━━ RECORDS
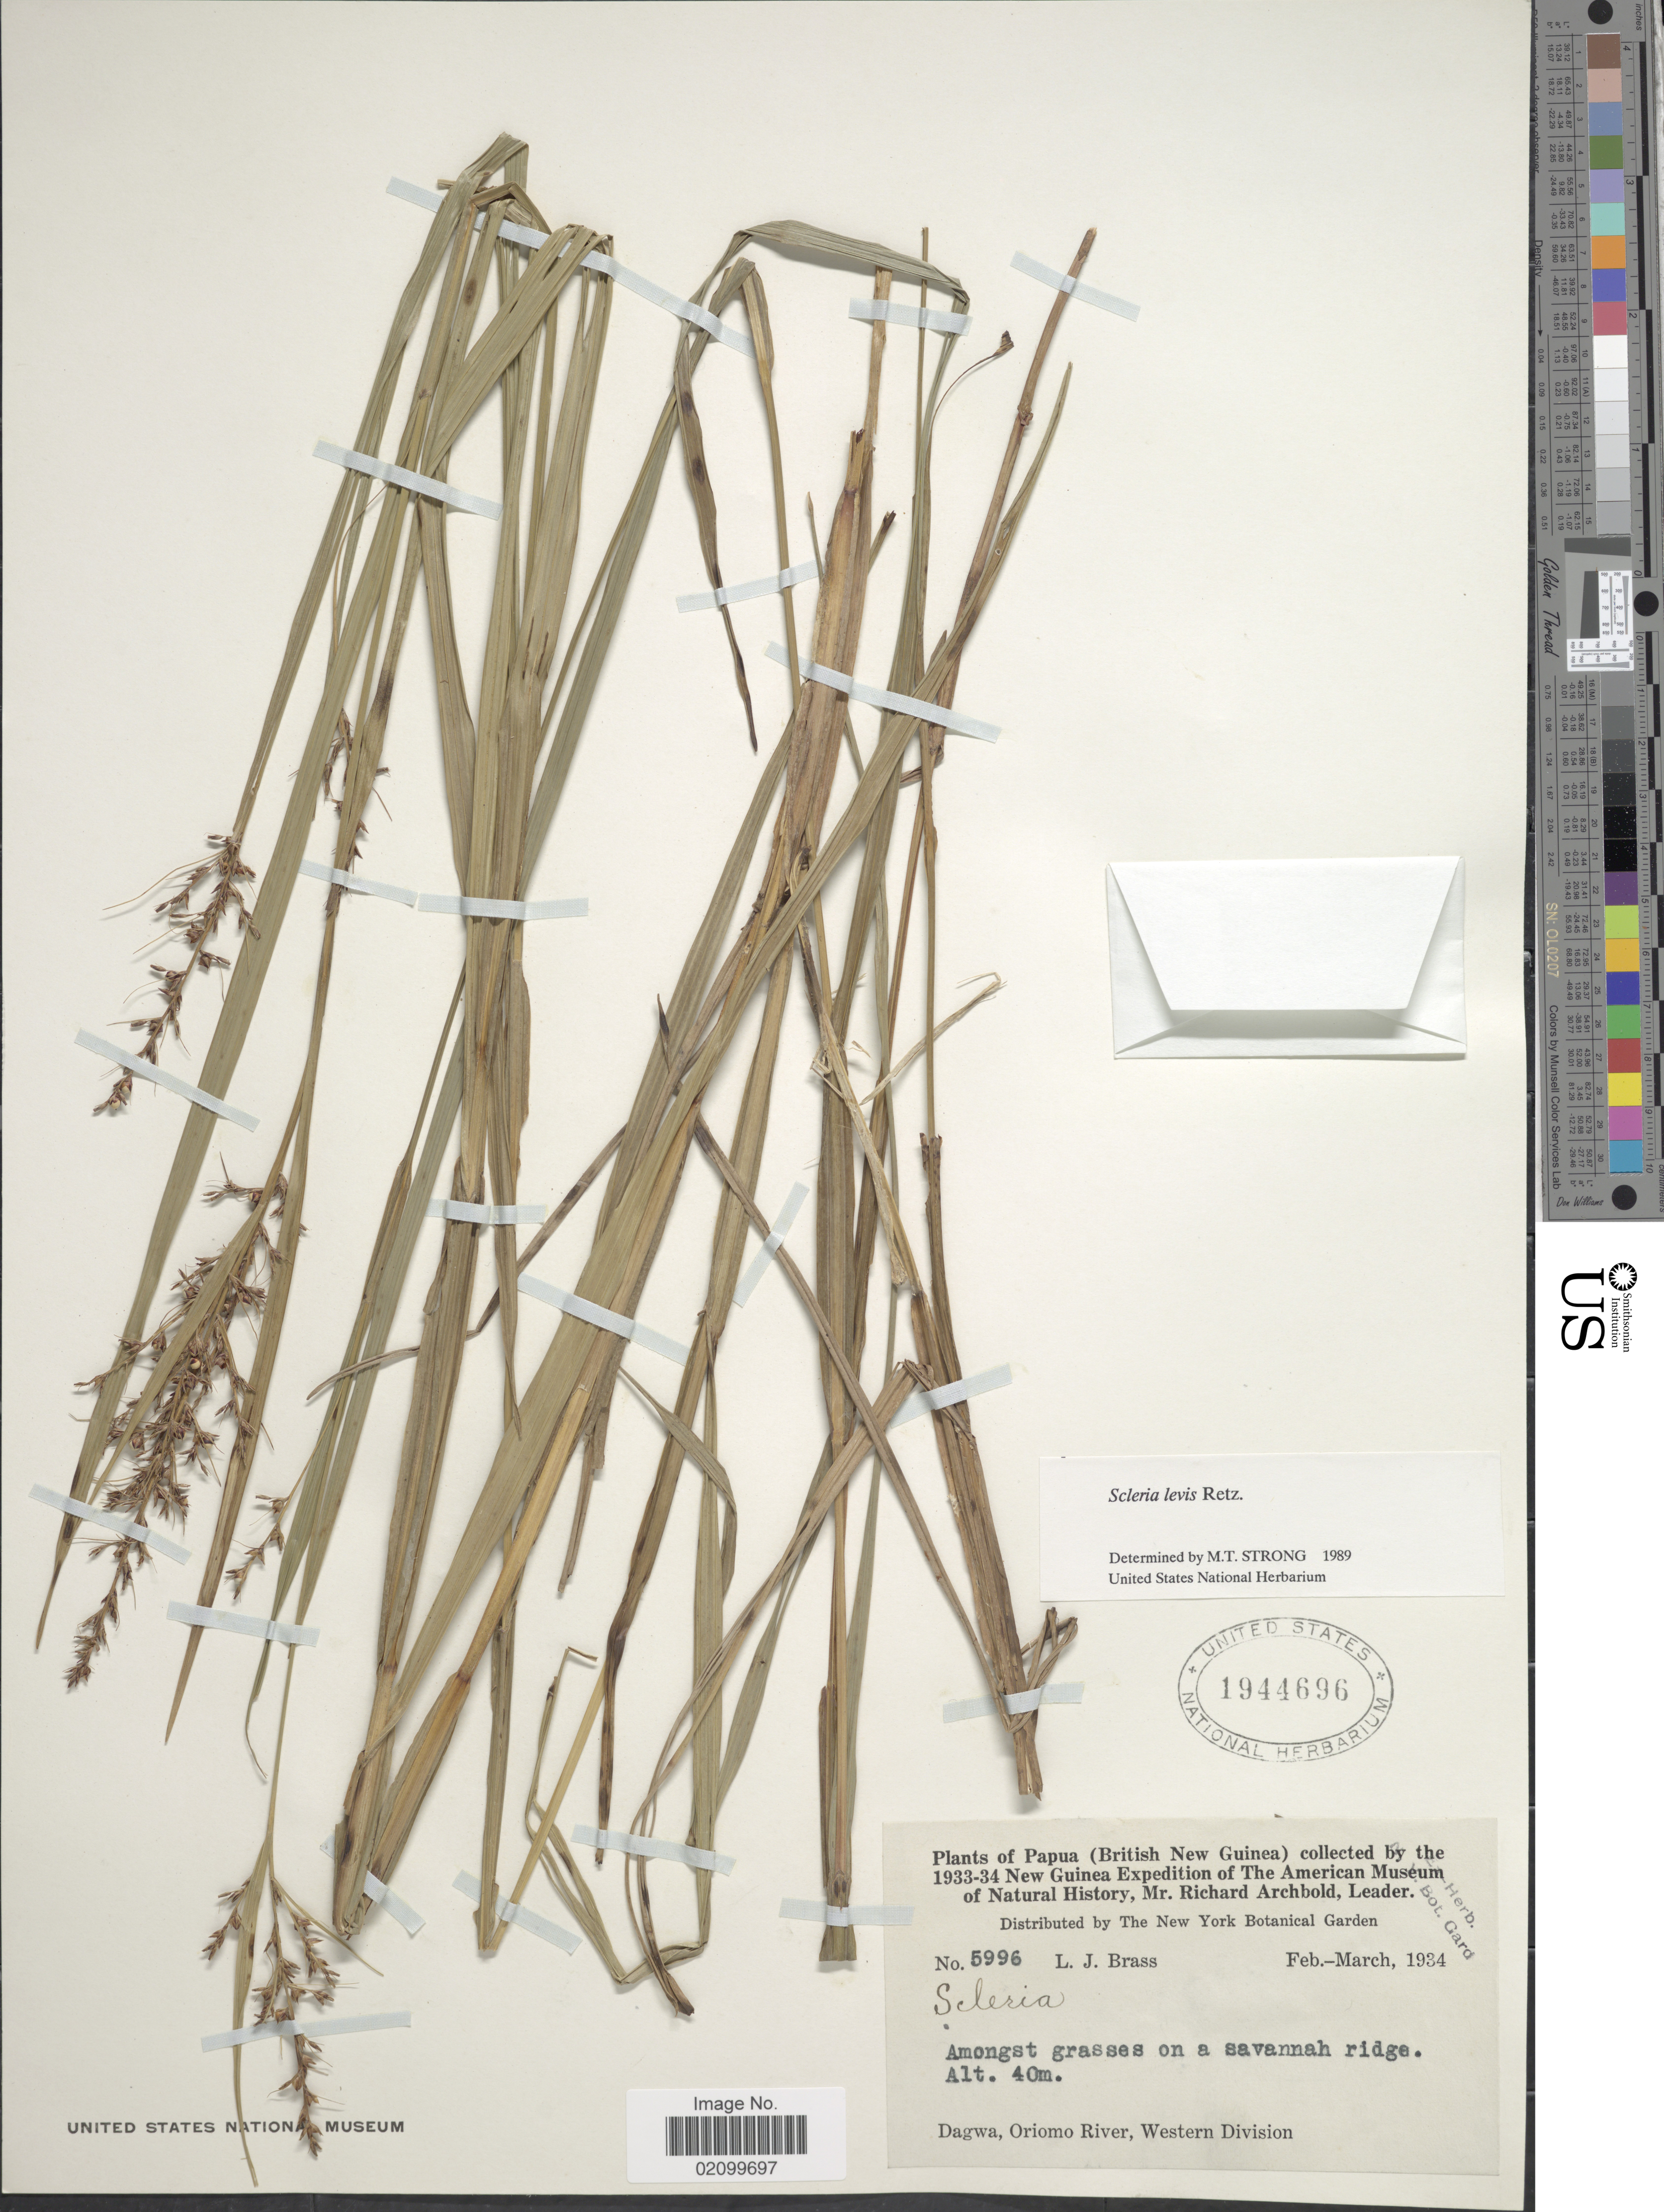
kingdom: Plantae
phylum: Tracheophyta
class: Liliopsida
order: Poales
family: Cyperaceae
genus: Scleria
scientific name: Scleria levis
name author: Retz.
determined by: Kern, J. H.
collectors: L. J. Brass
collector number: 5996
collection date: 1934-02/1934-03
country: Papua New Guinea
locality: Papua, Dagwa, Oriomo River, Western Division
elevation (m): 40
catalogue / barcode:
━━━━
_YOUR GOAL_.
Can you format the lines of all the records above as a numbered list, skipping blank lines and leaving out the pictures?

_RESULT_.
1. kingdom: Plantae
2. phylum: Tracheophyta
3. class: Liliopsida
4. order: Poales
5. family: Cyperaceae
6. genus: Scleria
7. scientific name: Scleria levis
8. name author: Retz.
9. determined by: Kern, J. H.
10. collectors: L. J. Brass
11. collector number: 5996
12. collection date: 1934-02/1934-03
13. country: Papua New Guinea
14. locality: Papua, Dagwa, Oriomo River, Western Division
15. elevation (m): 40
16. catalogue / barcode:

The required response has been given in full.